When we first met Prince Akeem (Eddie Murphy), he fought to claim his agency to find true love in the face of the African Kingdom of Zamunda’s rigid arranged marriage tradition. Three decades later, as Akeem is poised to claim the throne from his ailing father (James Earl Jones), he seems to have lost touch with his inner trailblazer as he frets over his failure to produce a male heir, as Zamundan tradition dictates. Though his eldest daughter, Meeka (Kiki Layne), is a fierce warrior and worthy successor, Akeem overlooks her after receiving the unexpected news that he may have, in fact, fathered a son during his original trip to Queens in 1988. The details of the conception are off-putting at best, massaged by the screenplay to maintain Akeem’s inner purity and thereby inadvertently veering into misogyny, another unfortunate replication of the earlier film. Along with Royal Assistant Semmi (Arsenio Hall), Akeem once again travels to America to meet his son, Lavelle (Jermaine Fowler), and train him in the ways of Zamundan royalty.
The screenplay, credited to original writers Barry W. Blaustein and David Sheffield along with Black-ish creator Kenya Barris (notably the only black key creative on either film), awkwardly juggles a handful of storylines from multiple points-of-view. Lavelle, plucked from the specific culture of Queens, approaches the rigidity of royal life with a reticence similar to that of his father in the original film; Akeem, feeling the pressure to uphold customs as the newly-crowned king, embraces that which he once questioned; and Meeka, capable and defiant, yearns for recognition by the father who once pledged to transform Zamundan culture.

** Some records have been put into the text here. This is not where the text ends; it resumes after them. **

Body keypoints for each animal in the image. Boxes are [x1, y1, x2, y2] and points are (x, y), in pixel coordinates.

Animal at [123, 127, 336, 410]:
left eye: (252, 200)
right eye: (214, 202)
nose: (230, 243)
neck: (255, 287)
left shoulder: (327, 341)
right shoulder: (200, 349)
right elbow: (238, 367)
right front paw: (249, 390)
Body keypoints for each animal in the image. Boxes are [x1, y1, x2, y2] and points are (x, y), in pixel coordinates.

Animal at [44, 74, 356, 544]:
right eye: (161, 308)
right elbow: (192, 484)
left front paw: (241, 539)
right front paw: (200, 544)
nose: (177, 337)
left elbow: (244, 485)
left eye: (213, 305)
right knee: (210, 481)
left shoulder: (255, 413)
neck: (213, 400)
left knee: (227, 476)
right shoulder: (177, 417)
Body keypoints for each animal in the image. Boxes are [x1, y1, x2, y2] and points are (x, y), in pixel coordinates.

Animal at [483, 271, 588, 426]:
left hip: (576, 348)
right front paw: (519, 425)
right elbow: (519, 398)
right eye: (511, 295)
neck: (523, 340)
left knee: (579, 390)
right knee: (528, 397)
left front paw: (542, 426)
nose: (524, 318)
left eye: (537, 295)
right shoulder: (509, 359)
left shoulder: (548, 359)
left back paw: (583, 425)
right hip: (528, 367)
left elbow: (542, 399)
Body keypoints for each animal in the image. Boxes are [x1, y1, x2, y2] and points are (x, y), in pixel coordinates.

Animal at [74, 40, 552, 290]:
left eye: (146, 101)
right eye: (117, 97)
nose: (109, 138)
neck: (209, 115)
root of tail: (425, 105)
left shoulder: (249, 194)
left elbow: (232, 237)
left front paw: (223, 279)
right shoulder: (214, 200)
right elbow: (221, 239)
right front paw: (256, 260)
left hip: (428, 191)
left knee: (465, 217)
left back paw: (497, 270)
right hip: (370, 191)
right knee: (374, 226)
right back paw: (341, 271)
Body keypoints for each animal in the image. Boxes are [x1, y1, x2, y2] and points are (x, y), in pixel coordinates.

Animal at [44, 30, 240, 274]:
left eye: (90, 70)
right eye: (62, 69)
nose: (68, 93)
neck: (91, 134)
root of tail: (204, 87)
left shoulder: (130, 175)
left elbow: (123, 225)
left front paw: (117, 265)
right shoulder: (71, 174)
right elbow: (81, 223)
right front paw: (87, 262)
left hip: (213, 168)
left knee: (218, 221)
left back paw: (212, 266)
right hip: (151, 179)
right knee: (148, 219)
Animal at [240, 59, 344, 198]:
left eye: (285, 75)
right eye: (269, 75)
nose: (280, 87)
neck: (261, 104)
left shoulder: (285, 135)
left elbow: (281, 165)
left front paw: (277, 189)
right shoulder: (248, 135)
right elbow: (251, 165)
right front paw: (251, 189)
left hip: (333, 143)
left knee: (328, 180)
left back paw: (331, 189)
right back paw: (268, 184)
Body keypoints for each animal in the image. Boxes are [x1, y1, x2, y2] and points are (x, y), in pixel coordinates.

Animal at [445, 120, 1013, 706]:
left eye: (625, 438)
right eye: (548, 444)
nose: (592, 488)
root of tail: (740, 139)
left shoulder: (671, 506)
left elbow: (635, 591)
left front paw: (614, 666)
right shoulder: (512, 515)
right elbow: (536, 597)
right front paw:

The shift in perspectives muddies the script’s focus, ultimately sacrificing the details of Meeka’s story, an unintentional dismissal of the female perspective oddly similar to the one portrayed in the film.
The lack of concentration also prolongs the film unnecessarily, bloating this otherwise lighthearted romp. The original film felt long and this one feels even longer, though it’s something of a justified indulgence for both its fans and its makers, for whom this is clearly a labor of love. The sequences of exaggerated African rituals and dance numbers sporadically featured in the first film are even more numerous and lengthy in Coming 2 America, but they embody what this now-franchise was always aiming for: a simultaneous winking satire and earnest embrace of cultural celebration. This hugely expansive cast of nearly all black performers (with the obvious and essential exception of Louie Anderson) is clearly having a blast, returning a genuinely impressive number of even the most fleeting cameo characters. It offers nothing new, but it isn’t trying to, and it’s more refreshingly explicit about its intent than most other franchise sequels. If Coming to America was a sweet and imperfect lark, Coming 2 America is an uncanny heir.